*Input data*:

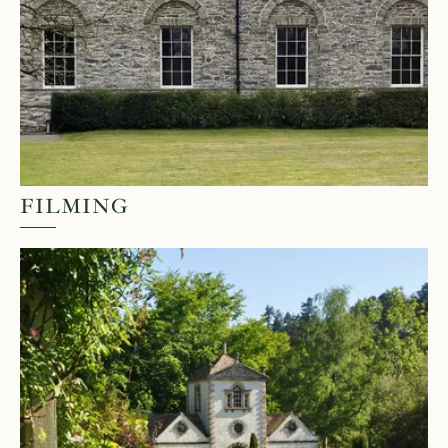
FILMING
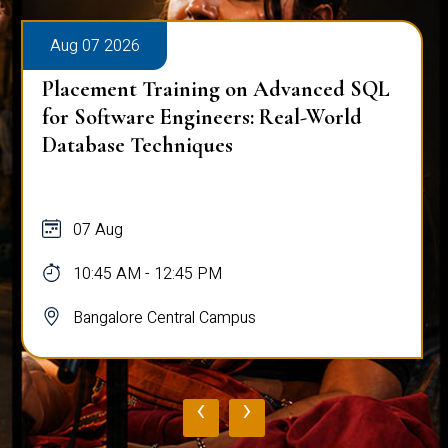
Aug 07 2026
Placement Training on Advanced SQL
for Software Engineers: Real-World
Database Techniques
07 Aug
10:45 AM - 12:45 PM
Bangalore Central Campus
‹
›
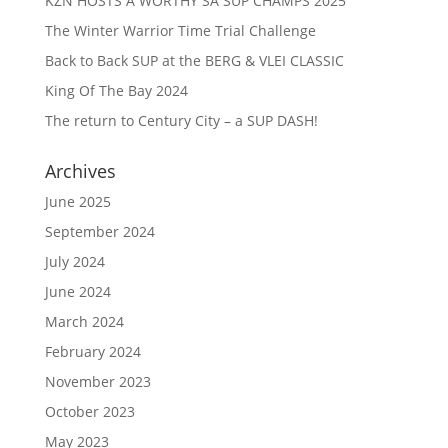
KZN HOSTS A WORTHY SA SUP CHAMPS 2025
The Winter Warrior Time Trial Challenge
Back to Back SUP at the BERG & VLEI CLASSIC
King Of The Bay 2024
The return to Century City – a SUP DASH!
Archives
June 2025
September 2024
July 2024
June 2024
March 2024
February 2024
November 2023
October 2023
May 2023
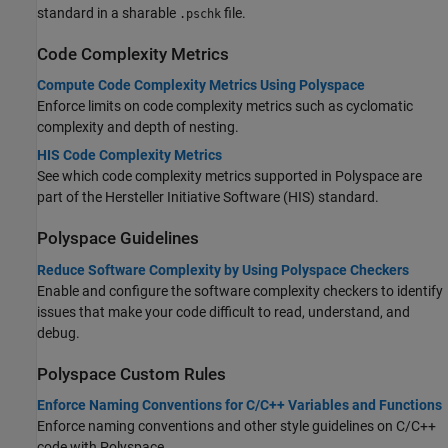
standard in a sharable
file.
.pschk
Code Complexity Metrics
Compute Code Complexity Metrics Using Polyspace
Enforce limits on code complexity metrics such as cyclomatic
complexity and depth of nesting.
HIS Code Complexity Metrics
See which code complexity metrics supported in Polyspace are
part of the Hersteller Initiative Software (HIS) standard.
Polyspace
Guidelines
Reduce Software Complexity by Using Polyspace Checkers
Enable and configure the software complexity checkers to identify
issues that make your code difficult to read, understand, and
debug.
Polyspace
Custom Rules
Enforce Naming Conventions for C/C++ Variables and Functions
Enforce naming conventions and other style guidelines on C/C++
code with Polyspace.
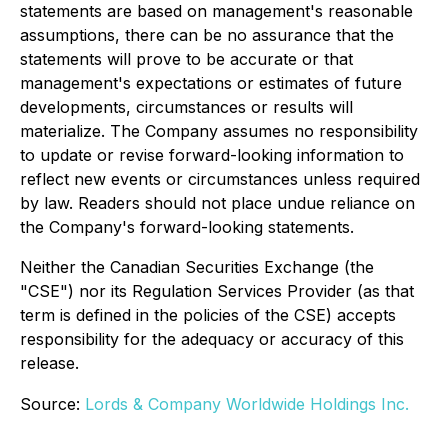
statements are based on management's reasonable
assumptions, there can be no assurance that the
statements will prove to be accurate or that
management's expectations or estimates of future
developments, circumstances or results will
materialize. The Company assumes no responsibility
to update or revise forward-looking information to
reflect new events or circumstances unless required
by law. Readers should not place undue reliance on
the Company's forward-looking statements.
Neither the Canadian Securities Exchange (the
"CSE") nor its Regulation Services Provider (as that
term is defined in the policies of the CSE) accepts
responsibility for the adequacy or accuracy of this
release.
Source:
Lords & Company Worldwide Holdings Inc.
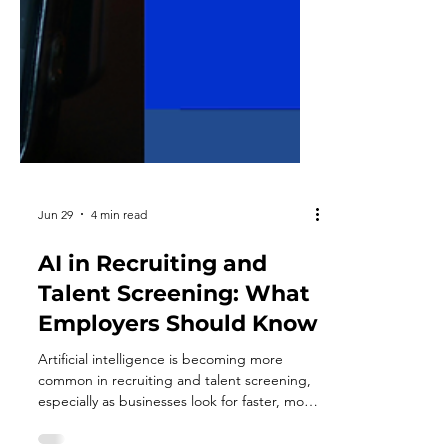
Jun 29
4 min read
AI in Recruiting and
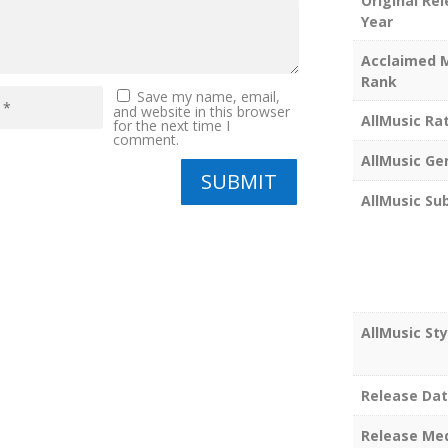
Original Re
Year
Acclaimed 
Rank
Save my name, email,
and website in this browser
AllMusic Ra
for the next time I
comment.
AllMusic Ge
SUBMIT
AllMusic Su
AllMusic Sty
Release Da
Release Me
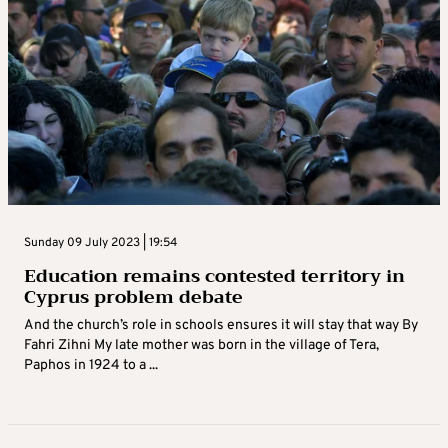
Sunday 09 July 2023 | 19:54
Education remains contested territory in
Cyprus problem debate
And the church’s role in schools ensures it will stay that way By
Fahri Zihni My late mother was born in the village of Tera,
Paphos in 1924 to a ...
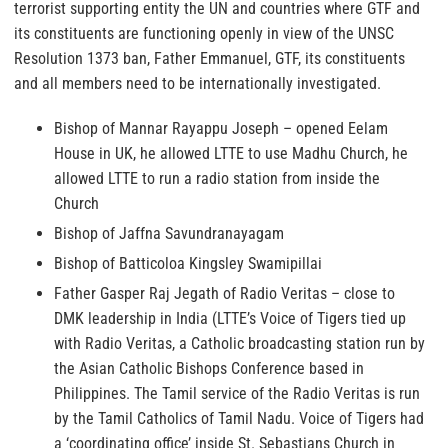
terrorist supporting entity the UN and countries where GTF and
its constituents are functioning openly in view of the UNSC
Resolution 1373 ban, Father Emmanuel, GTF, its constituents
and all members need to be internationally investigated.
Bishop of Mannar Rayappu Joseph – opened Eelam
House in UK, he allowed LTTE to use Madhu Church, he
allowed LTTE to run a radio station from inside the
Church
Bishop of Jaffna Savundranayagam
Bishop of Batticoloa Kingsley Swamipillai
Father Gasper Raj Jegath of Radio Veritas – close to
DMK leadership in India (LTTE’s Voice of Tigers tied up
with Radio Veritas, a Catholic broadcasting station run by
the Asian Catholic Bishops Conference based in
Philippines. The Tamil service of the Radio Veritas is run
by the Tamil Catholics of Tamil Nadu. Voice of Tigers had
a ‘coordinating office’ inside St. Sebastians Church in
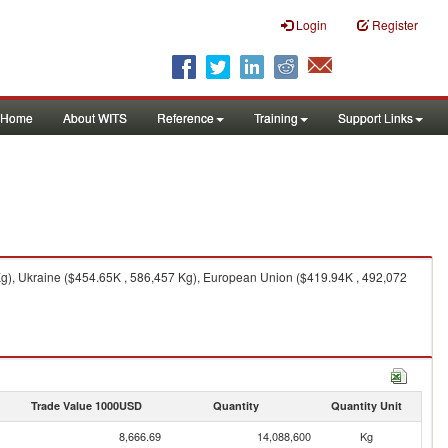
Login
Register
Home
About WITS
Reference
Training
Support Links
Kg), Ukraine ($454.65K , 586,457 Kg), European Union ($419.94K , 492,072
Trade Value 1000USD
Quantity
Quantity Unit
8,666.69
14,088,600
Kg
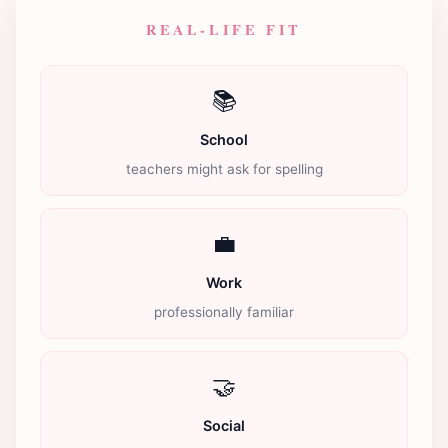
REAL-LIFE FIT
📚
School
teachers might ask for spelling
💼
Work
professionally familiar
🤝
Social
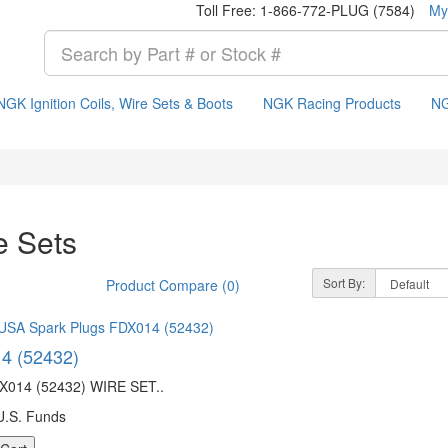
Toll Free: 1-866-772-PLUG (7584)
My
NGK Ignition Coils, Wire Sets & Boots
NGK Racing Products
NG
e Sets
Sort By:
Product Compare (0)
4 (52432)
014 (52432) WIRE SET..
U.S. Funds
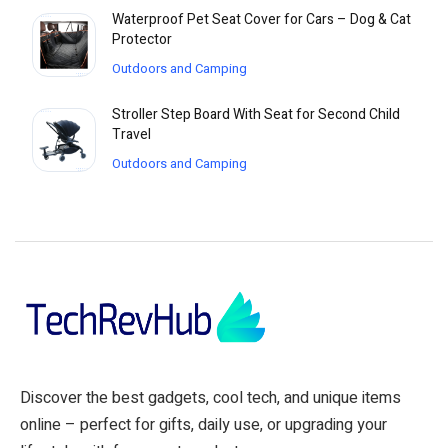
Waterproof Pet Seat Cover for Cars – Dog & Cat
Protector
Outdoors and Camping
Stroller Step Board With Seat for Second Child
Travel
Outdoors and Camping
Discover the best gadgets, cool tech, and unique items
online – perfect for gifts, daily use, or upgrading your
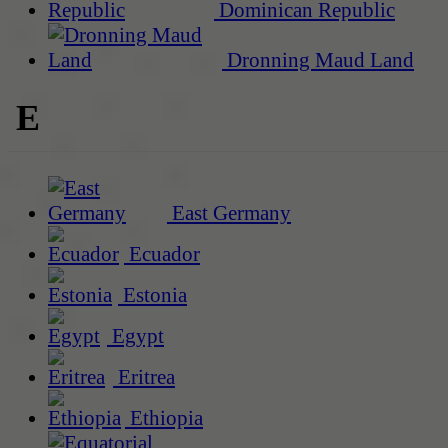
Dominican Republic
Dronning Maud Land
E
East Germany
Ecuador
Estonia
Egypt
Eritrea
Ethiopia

*Prompt*: From the listing above, repeat only the lines between the line containing "complexity and depth of nesting." and the line containing "to update or", those two included. Pictures are not part of the copy.

*Reply*:
complexity and depth of nesting.
HIS Code Complexity Metrics
See which code complexity metrics supported in Polyspace are
part of the Hersteller Initiative Software (HIS) standard.
Polyspace
Guidelines
Reduce Software Complexity by Using Polyspace Checkers
Enable and configure the software complexity checkers to identify
issues that make your code difficult to read, understand, and
debug.
Polyspace
Custom Rules
Enforce Naming Conventions for C/C++ Variables and Functions
Enforce naming conventions and other style guidelines on C/C++
code with Polyspace.
statements are based on management's reasonable
assumptions, there can be no assurance that the
statements will prove to be accurate or that
management's expectations or estimates of future
developments, circumstances or results will
materialize. The Company assumes no responsibility
to update or revise forward-looking information to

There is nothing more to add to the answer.